### PASSAGE
━━━━━━━━━━━━━━━━
When the audience is integrated into an artistic performance through the use of participatory strategies, the suggested cooperation at eye level often takes place only superficially. The participants are only given limited power to act and are usually involved in the supposedly collective creative process without authorship.
As an extension of participatory processes, co-creative processes are playing an increasingly important role, not only in the artistic field. Their aim is to create works in which all actors are directly involved in the creative process and simultaneously act as recipients, co-authors and editors of the work. Co-creation thus describes the method and the result of a joint creative process by heterogeneous groups of people or statuses. This kind of art process distributes authorship between artists and the audience, leads to a kind of de-hierarchisation and expands the role of the recipient in the „artist-artwork-viewer complex“.
In collaboration with students from various universities and with scenographers and musicians, we developed and tested different approaches for the use of virtual reality in co-creative scenarios in prototypical experimental arrangements. In addition to exploring the technical limits and possibilities, the focus was on the question of how collective creativity and scope for action can be used to produce a joint work with artistic expressiveness. We implemented the insights gained in the experiments in the VR project „Spatial Encounters“: This hybrid-real encounter space explores dialogue processes between music, people and space at the intersection of analogue and digital worlds.
━━━━━━━━━━━━━━━━
In the passage on co-creative art, what is the name of the VR project in which the insights from the experiments were implemented?
━━━━━━━━━━━━━━━━
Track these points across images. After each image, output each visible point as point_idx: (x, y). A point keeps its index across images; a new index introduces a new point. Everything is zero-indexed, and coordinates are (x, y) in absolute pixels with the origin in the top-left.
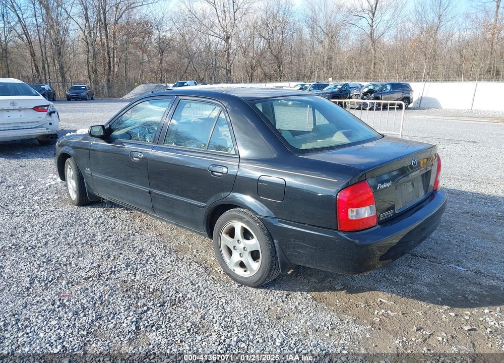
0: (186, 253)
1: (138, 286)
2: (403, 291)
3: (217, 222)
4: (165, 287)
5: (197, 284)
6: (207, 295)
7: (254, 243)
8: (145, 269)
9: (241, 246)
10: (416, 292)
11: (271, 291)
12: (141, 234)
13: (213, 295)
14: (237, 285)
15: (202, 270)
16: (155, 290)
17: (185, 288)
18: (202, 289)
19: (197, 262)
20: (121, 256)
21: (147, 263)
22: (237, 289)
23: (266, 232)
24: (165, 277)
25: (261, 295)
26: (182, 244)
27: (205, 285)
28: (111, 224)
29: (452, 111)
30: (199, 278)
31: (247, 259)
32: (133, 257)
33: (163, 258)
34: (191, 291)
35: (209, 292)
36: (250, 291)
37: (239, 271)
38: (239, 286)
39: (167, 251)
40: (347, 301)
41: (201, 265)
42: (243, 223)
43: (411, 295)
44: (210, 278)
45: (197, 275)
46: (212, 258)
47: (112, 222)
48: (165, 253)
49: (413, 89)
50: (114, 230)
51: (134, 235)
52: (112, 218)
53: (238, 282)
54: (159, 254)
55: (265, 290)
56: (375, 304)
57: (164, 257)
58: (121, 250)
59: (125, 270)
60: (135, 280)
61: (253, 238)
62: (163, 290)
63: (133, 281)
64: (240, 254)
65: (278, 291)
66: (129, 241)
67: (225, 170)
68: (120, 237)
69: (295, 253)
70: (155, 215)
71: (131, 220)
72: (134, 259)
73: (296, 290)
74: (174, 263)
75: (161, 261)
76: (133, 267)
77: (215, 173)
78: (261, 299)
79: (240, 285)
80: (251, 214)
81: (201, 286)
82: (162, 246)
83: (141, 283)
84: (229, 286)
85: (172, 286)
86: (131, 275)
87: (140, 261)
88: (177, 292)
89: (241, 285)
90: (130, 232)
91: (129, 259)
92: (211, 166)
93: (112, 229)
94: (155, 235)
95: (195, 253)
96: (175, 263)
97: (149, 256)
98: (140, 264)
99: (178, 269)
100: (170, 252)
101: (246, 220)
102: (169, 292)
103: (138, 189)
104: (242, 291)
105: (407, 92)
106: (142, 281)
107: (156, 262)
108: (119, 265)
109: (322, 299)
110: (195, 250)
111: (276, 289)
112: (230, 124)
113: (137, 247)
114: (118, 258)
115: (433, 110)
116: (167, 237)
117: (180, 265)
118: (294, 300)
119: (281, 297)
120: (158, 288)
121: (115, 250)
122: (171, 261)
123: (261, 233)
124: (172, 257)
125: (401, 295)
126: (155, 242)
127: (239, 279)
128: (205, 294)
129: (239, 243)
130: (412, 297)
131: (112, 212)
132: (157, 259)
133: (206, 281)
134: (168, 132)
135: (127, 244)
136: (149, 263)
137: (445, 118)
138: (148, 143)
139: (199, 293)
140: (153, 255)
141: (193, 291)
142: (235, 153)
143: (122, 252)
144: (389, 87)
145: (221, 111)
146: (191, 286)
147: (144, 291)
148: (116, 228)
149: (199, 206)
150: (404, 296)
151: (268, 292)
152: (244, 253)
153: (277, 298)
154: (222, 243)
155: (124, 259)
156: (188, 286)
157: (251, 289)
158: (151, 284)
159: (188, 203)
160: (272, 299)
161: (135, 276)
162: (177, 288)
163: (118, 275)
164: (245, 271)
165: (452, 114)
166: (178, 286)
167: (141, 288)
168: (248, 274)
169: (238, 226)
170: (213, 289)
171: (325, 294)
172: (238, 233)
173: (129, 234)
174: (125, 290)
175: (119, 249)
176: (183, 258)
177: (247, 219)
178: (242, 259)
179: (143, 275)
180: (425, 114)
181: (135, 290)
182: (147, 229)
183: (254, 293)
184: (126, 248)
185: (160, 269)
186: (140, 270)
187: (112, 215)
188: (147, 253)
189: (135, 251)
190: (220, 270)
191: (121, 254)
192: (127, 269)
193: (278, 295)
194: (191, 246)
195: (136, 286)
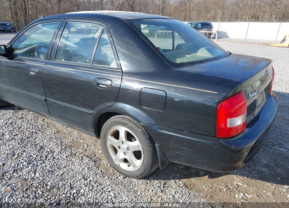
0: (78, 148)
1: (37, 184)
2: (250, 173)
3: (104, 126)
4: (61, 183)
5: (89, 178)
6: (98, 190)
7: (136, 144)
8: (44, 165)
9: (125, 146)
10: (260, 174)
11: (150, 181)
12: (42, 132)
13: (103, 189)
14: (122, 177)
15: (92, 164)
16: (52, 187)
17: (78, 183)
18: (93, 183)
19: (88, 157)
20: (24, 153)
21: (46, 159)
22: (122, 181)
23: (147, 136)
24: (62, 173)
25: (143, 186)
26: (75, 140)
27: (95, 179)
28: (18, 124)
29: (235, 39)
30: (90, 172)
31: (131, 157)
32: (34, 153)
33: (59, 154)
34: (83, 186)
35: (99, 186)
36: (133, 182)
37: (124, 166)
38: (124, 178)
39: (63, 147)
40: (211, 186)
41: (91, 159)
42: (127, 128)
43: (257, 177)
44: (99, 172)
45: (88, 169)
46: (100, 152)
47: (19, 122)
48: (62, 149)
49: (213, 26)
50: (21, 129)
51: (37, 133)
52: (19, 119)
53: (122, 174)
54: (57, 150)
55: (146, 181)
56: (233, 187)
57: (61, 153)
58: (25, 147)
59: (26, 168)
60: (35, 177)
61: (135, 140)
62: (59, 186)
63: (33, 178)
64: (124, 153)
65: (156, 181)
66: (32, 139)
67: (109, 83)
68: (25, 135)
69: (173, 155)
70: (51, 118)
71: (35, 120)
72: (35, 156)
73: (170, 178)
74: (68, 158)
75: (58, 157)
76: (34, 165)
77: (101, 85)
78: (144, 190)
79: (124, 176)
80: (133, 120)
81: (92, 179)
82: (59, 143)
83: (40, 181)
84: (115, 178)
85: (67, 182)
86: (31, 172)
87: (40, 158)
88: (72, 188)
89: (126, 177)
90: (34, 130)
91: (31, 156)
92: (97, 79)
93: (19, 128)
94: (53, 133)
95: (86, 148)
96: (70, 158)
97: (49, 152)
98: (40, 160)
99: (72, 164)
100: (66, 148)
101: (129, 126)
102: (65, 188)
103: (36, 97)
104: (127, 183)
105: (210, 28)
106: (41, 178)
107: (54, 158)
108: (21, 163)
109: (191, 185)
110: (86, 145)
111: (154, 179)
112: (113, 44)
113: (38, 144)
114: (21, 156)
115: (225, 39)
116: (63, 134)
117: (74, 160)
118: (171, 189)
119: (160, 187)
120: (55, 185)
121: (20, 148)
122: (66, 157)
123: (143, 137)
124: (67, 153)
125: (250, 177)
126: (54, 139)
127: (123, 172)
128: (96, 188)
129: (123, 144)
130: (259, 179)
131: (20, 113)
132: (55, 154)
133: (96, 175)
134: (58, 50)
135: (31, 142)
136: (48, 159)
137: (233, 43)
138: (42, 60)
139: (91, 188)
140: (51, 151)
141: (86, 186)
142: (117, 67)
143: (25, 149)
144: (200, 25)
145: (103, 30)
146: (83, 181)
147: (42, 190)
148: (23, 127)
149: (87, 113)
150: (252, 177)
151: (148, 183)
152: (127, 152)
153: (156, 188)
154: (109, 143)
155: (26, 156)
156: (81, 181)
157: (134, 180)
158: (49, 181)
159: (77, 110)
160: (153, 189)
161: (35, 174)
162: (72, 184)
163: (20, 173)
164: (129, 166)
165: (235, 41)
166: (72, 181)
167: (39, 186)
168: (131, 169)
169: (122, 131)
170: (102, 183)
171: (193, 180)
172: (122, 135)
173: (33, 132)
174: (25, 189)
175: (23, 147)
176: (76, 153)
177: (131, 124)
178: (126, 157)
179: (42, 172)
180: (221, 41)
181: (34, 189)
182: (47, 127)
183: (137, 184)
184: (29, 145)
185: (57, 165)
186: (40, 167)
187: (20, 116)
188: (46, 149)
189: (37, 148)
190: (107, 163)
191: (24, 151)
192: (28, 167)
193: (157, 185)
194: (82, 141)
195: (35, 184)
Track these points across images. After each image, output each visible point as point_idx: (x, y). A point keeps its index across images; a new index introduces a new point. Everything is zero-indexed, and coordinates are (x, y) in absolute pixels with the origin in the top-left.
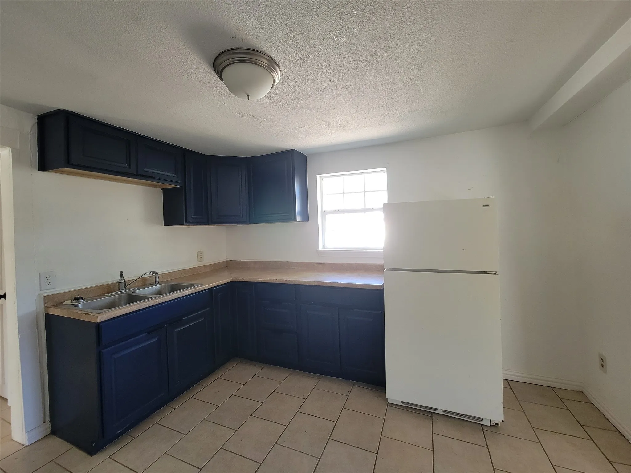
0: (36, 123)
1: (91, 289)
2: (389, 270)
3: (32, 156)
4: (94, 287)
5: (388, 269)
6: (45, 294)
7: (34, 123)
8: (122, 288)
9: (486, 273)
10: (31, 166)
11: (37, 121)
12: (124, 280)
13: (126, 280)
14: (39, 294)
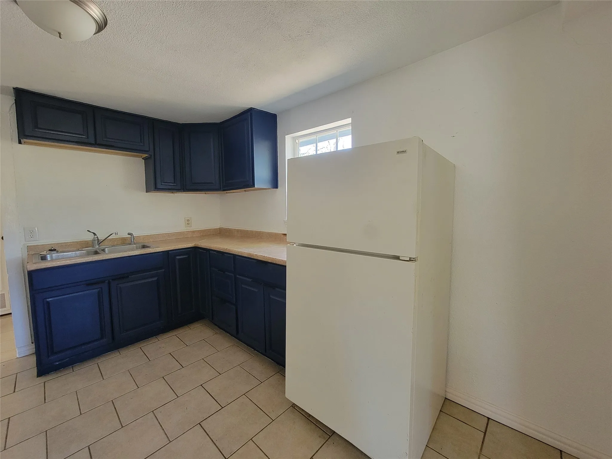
━━━━━━━━━━━━━━━━
### SOLVED EXERCISE
Spatial Encounters